Space travel suddenly seems like the thing today. Private space companies, including Space X, give us a glimpse at the rockets meant to take us deeper into our solar system. So too a show, National Geographic's Mars, is offering a window into how humans will colonize the red planet tackling issues from what we'll eat, to how we'll pay for it all.
With Ron Howard and Brian Grazer as executive producers, the story follows a familiar narrative arc of hopeful discovery, drama and most keenly wonderment. Mars, though, is not just about the idea of traveling further in to our galaxy, but about how to bend the idea of storytelling.
"There's no such thing as innovation without experimentation," said Howard during a lunch for the second season of Mars in New York City, who added that the show was "…intent on taking people on the adventure."
Mars, which second season drops today, November 12, is a hybrid of fact and fiction with a scripted series that's interwoven with documentary footage about the Earth's current space program told by Elon Musk, Neil deGrasse Tyson and other experts.
Issues of isolation and survival are of course part of this story. So too is how we'll come up with the money to pay for this scientific mission. That's one reason the second season touches not just on exploration, but also exploitation, said Courteney Monroe, CEO of National Geographic Global Networks. Mars is now being mined in the show, a way to bring commercial funding to the colony.
"National Geographic's "Mars" co-executive producer Ron Howard at a launch for its second season in New York.National Geographic
Another narrative thread, which started in Season 1, is how humans will get enough nutrients to survive on a planet where plants can't exactly be grown in the soil.

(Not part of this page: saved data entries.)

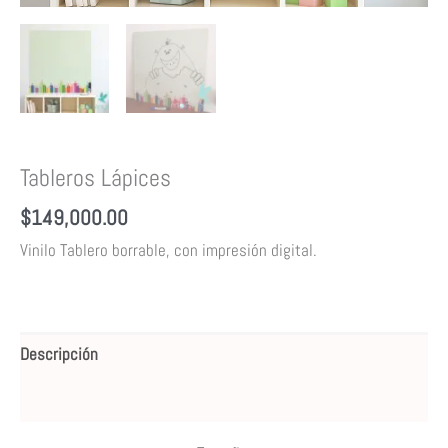
Tableros Lápices
$
149,000.00
Vinilo Tablero borrable, con impresión digital.
Descripción
Valoraciones (0)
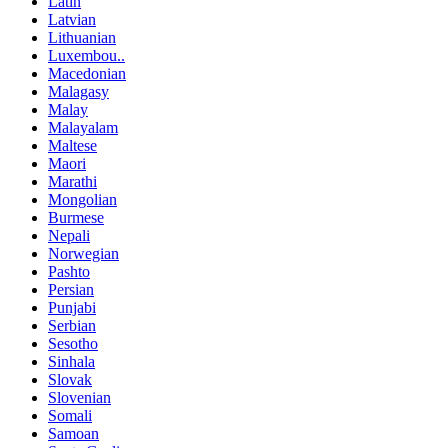
Latin
Latvian
Lithuanian
Luxembou..
Macedonian
Malagasy
Malay
Malayalam
Maltese
Maori
Marathi
Mongolian
Burmese
Nepali
Norwegian
Pashto
Persian
Punjabi
Serbian
Sesotho
Sinhala
Slovak
Slovenian
Somali
Samoan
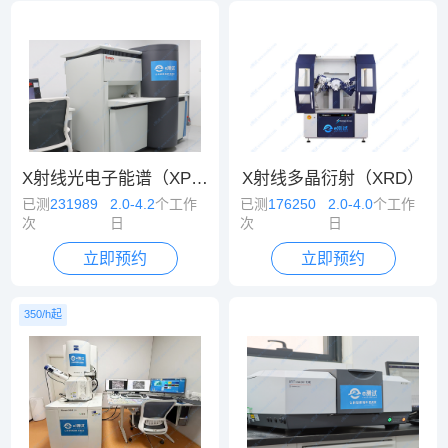
X射线光电子能谱（XPS）
X射线多晶衍射（XRD）
已测
231989
2.0-4.2
个工作
已测
176250
2.0-4.0
个工作
次
日
次
日
立即预约
立即预约
350/h起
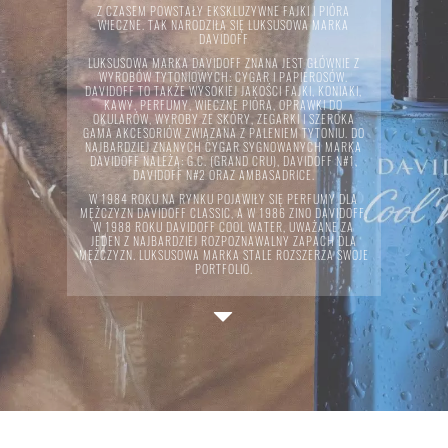
Z CZASEM POWSTAŁY EKSKLUZYWNE FAJKI I PIÓRA
WIECZNE. TAK NARODZIŁA SIĘ LUKSUSOWA MARKA
DAVIDOFF
LUKSUSOWA MARKA DAVIDOFF ZNANA JEST GŁÓWNIE Z
WYROBÓW TYTONIOWYCH: CYGAR I PAPIEROSÓW.
DAVIDOFF TO TAKŻE WYSOKIEJ JAKOŚCI FAJKI, KONIAKI,
KAWY, PERFUMY, WIECZNE PIÓRA, OPRAWKI DO
OKULARÓW, WYROBY ZE SKÓRY, ZEGARKI I SZEROKA
GAMA AKCESORIÓW ZWIĄZANA Z PALENIEM TYTONIU. DO
NAJBARDZIEJ ZNANYCH CYGAR SYGNOWANYCH MARKA
DAVIDOFF NALEŻĄ: G.C. (GRAND CRU), DAVIDOFF N#1,
DAVIDOFF N#2 ORAZ AMBASADRICE.
W 1984 ROKU NA RYNKU POJAWIŁY SIĘ PERFUMY DLA
MĘŻCZYZN DAVIDOFF CLASSIC, A W 1986 ZINO DAVIDOFF,
W 1988 ROKU DAVIDOFF COOL WATER, UWAŻANE ZA
JEDEN Z NAJBARDZIEJ ROZPOZNAWALNY ZAPACH DLA
MĘŻCZYZN. LUKSUSOWA MARKA STALE ROZSZERZA SWOJE
PORTFOLIO.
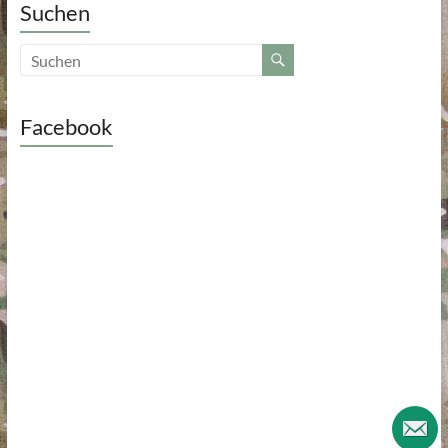
Suchen
Facebook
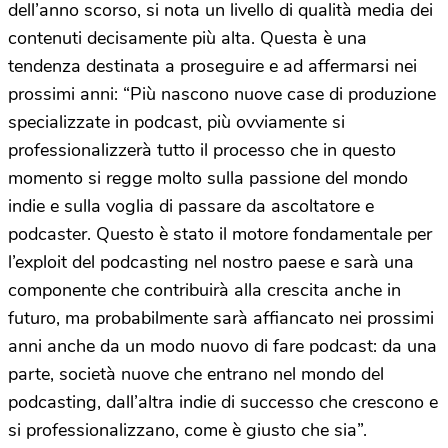
dell’anno scorso, si nota un livello di qualità media dei
contenuti decisamente più alta. Questa è una
tendenza destinata a proseguire e ad affermarsi nei
prossimi anni: “Più nascono nuove case di produzione
specializzate in podcast, più ovviamente si
professionalizzerà tutto il processo che in questo
momento si regge molto sulla passione del mondo
indie e sulla voglia di passare da ascoltatore e
podcaster. Questo è stato il motore fondamentale per
l’exploit del podcasting nel nostro paese e sarà una
componente che contribuirà alla crescita anche in
futuro, ma probabilmente sarà affiancato nei prossimi
anni anche da un modo nuovo di fare podcast: da una
parte, società nuove che entrano nel mondo del
podcasting, dall’altra indie di successo che crescono e
si professionalizzano, come è giusto che sia”.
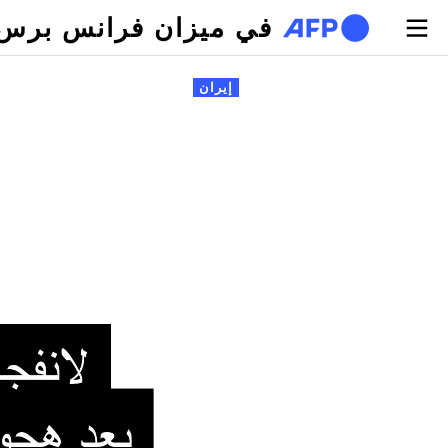
تجاوز إلى المحتوى الرئيسي
في ميزان فرانس برس
لتبويبات الأساسية
إيران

Viewers familiar with the film The Martian, will recall astronaut Mark Watney was forced to grow, and eat, a lot of potatoes after he's marooned on Mars. Experts believe, however, that what we'll eat on Mars will be quite a bit more varied. Still, the food that goes up with the first Mars astronauts needs to be different from any sent with astronauts in the past.
To start, any grub sent to Mars will need to last at least the 34 months astronauts are expected to spend getting to Mars, being on the planet, and returning to Earth. Food also has to be nutritious and acceptable in flavor and variety.
Michele Perchonok, a former NASA food scientist who spent 17 years working at the NASA Johnson Space Center, said that meals going up to the International Space Station, for example, have an 18-month shelf life, while food heading to Mars will need a five-year shelf life. And for a crew of six people, they will need to bring 24,000 pounds of food. "It costs a lot to launch that food into space," she said.
So there will be pressure to grow food, which Perchonok said could range from bell peppers to onions, strawberries to carrots, and yes, potatoes. Scientists will likely use hydroponics, which replaces soil with a nutrient solution and water, and also likely add wheat, soybean and peanuts to their crops. That would yield tofu, oil and flour for dishes like pasta and sauce, and even cookies or cakes.
Because, said Perchonok, no one is going to be happy about forgoing dessert for five years. That freeze-dried ice cream we remember from the Moon missions? Probably not going to cut it for tomorrow's astronauts, even after experiencing the wonder of being the first humans to colonize Mars.